Lei scrive che le unità navali d’eccellenza della Seconda guerra mondiale furono i sottomarini e le portaerei. Possiamo dire che oggi le armi del futuro, anche in mare, sono i droni?«Probabilmente. Ma gli ammiragliati oggi sono preoccupati dalle nuove tecnologie e dall’Intelligenza artificiale. Sembra che unità costosissime e complesse come le portaerei rischino l’obsolescenza di fronte ai droni marini infinitamente meno costosi. Se così fosse, potremmo dire che il dominio delle portaerei è durato dal 1943 al 2025, poi è arrivata l’era dei droni e dei missili a lungo raggio sparati a pelo d’acqua che hanno mostrato la vulnerabilità di queste navi gigantesche, ma va ancora verificato».
Oggi Donald Trump sta mettendo in dubbio gli equilibri e le alleanze sorti dopo la fine della Seconda guerra mondiale. La Nato è in crisi. L’Europa si trova a doversi prendere carico della sua difesa: sarà in grado di allestire flotte rilevanti, costose anche da mantenere?«Dal punto di vista militare direi che per l’Europa la minaccia russa arriva dalla terra e non dal mare. La Russia non è in grado di mandare una flotta davvero minacciosa nell’Atlantico, ma le sue truppe di terra sono molto pericolose e l’Europa non credo sia pronta».
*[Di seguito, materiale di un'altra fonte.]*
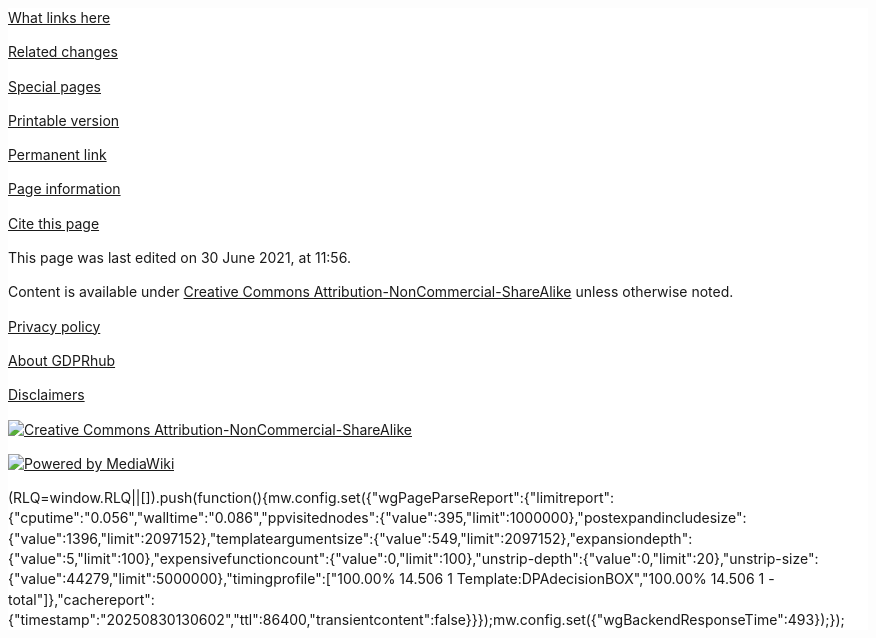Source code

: [What links here](/index.php?title=Special:WhatLinksHere/Garante_per_la_protezione_dei_dati_personali_\(Italy\)_-_9670001 "A list of all wiki pages that link here [j]")

[Related changes](/index.php?title=Special:RecentChangesLinked/Garante_per_la_protezione_dei_dati_personali_\(Italy\)_-_9670001 "Recent changes in pages linked from this page [k]")

[Special pages](/index.php?title=Special:SpecialPages "A list of all special pages [q]")

[Printable version](javascript:print\(\); "Printable version of this page [p]")

[Permanent link](/index.php?title=Garante_per_la_protezione_dei_dati_personali_\(Italy\)_-_9670001&oldid=16872 "Permanent link to this revision of this page")

[Page information](/index.php?title=Garante_per_la_protezione_dei_dati_personali_\(Italy\)_-_9670001&action=info "More information about this page")

[Cite this page](/index.php?title=Special:CiteThisPage&page=Garante_per_la_protezione_dei_dati_personali_%28Italy%29_-_9670001&id=16872&wpFormIdentifier=titleform "Information on how to cite this page")

This page was last edited on 30 June 2021, at 11:56.

Content is available under [Creative Commons Attribution-NonCommercial-ShareAlike](https://creativecommons.org/licenses/by-nc-sa/4.0/) unless otherwise noted.

[Privacy policy](/index.php?title=GDPRhub:Privacy_policy)

[About GDPRhub](/index.php?title=GDPRhub:About)

[Disclaimers](/index.php?title=GDPRhub:General_disclaimer)

[![Creative Commons Attribution-NonCommercial-ShareAlike](/resources/assets/licenses/cc-by-nc-sa.png)](https://creativecommons.org/licenses/by-nc-sa/4.0/)

[![Powered by MediaWiki](/resources/assets/poweredby_mediawiki_88x31.png)](https://www.mediawiki.org/)

(RLQ=window.RLQ||\[\]).push(function(){mw.config.set({"wgPageParseReport":{"limitreport":{"cputime":"0.056","walltime":"0.086","ppvisitednodes":{"value":395,"limit":1000000},"postexpandincludesize":{"value":1396,"limit":2097152},"templateargumentsize":{"value":549,"limit":2097152},"expansiondepth":{"value":5,"limit":100},"expensivefunctioncount":{"value":0,"limit":100},"unstrip-depth":{"value":0,"limit":20},"unstrip-size":{"value":44279,"limit":5000000},"timingprofile":\["100.00% 14.506 1 Template:DPAdecisionBOX","100.00% 14.506 1 -total"\]},"cachereport":{"timestamp":"20250830130602","ttl":86400,"transientcontent":false}}});mw.config.set({"wgBackendResponseTime":493});});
E Trump?«Impossibile fare predizioni con questo strano personaggio. Dice cose e compie azioni imprevedibili e contraddittorie. L’Europa non deve farsi prendere dal panico, è bene che mantenga il profilo basso, eviti lo scontro frontale con Trump in attesa che lui stesso compia errori tali da metterlo fuori gioco. Le follie che ha detto su Gaza, sull’Ucraina o sul Canada sono senza precedenti».